##### Text under study #####

Tales of J: An Unveiling, a Yahrzeit, and a Cosmic Gift

Rate: 10 Flag

Previously Published at Our Salon   (by a few minutes)


photo gravestone 

Last Sunday was my son's Unveiling, a Jewish ceremony where we reveal the gravestone. It's tyically (but not always) done about a year after the death. The anniversary of his death, at least according to the Roman calendar, which is the one we're using, was Tuesday.

There's a tradition at Jewish gravesites. We don't do flowers; for one thing, too temporary. So, to indicate that someone visited, we leave a pebble or rock on the gravestone when we visit so there's some sign for the next person that this grave was visited. One of these rocks was sent to my wife. J attended summer camp on Martha's Vineyard for most of his life because there's a camp there for special needs people, mainly with cerebral palsy or Downs' Syndrome, and the camp has the unusual quality of allowing people who start there as kids to continue going as adults. So, someone sent her a rock from the Vineyard to place at the grave.

It was a sunny afternoon and the ceremony took a little over half an hour. My parents and my sister drove in from out of town. One old friend, who used to take care of J, flew in, which sort of surprised us. After all, it's kind of a minor ceremony, but she loved the kid.

The Hebrew at the bottom says, per our request:
Oseh shalom bimromav, hu ya'aseh shalom aleinu v'al kol Yisrael

That's explained in my original post about his death: http://www.open.salon.com/blog/koshersalaami/2012/02/02/reply_to_a_...

It's a relief to have a stone. Visiting a grave with nothing but overturned dirt felt kind of strange, and leaving rocks in the middle of unmarked dirt felt just as strange.

#####

[What to work on]:
a) Decide whether each statement below agrees with the post about the son's Unveiling, giving yes or no and quoting the deciding words of the post: (i) The anniversary of the death, by the Roman calendar, fell on a Tuesday. (ii) Flowers are the customary way to mark a visit to a Jewish grave. (iii) The ceremony lasted a little under two hours.
b) Extend the post about the son's Unveiling, starting after its final sentence.

##### Material supplied #####

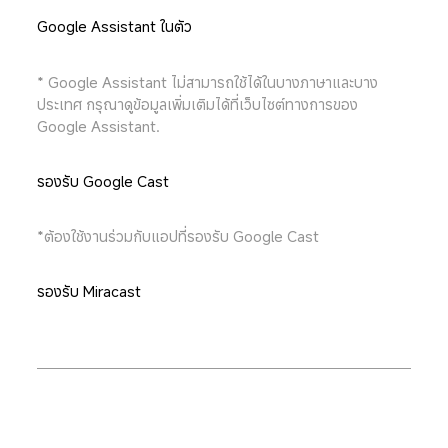
Google Assistant ในตัว
* Google Assistant ไม่สามารถใช้ได้ในบางภาษาและบาง
ประเทศ กรุณาดูข้อมูลเพิ่มเติมได้ที่เว็บไซต์ทางการของ 
Google Assistant.
รองรับ Google Cast
*ต้องใช้งานร่วมกับแอปที่รองรับ Google Cast
รองรับ Miracast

#####

[Outputs in order]:
a)
(i) Yes: "The anniversary of his death, at least according to the Roman calendar, which is the one we're using, was Tuesday."
(ii) No: "We don't do flowers; for one thing, too temporary."
(iii) No: "the ceremony took a little over half an hour."

b)
So we were at Temple last night. I finished playing piano at the service over at the old age home, then headed home to pick up my wife and daughter, then went to Temple. I was going anyway, because the Shabbat (Sabbath) after the yahrzeit (anniversary of death: "year time," pronounced "Yor tsite") is the service at which they commemorate the yahrzeit. The regular pianist got sick, so I got asked to play. That's fine with me; I'm comfortable at the piano, they have a really nice grand in the main sanctuary, and the rabbi has a tendency to call a lot of audibles, so I have to pay attention. Friday night services are pleasant and not generally long, followed by kiddush (blessing over wine), motzi (blessing over bread, in this case always a Challah except on Passover), then an oneg (table of snacks - basically a few things to eat, usually cookies, maybe fruit and cheese, brownies, whatever - people hang out and socialize). During the service, they give out Hershey's kisses to the congregants, which we exchange just after blessing each other with the Priestly Blessing (May the Lord bless you and keep you....).

The first yahrzeit is important because it marks the end of the year of mourning, during which we said the mourner's kaddish, our main prayer for the dead (which actually doesn't mention death at all), a minimum of once a week in the company of a prayer quorum of ten adult Jews over the age of thirteen, otherwise known as a minyan. Wherever we were, we'd find a service. Though I was going to services at the old age home once a week, most of the time they didn't have a minyan so I'd go to a second service. Incidentally, the first week after death, saying kaddish with a minyan is a daily requirement.

We have a tradition at our Temple. Apparently, back in 2004, whichever network Ted Koppel was at refused to carry a special where he read the names of the 750 or so American casualties in Iraq and Afghanistan so far. This is before we moved here. So, the rabbis decided to read the names of that week's dead every week, to be included in the mourner's kaddish part of the service. (There's another kind of kaddish earlier in the service, which is why I specify Mourner's.) Every week the names are read, and sometimes the names aren't available, so the list would finish with something like "and two others whose names have not been released pending notification of next of kin."

Last night, at the service where J's yahrzeit was observed and announced, something different happened, something that felt a bit like a miracle:

For the first time since the tradition started in 2004, a tradition which has been observed weekly since then,

There were no war dead to announce.

Blessings sometimes appear in very strange ways.

Have a good week.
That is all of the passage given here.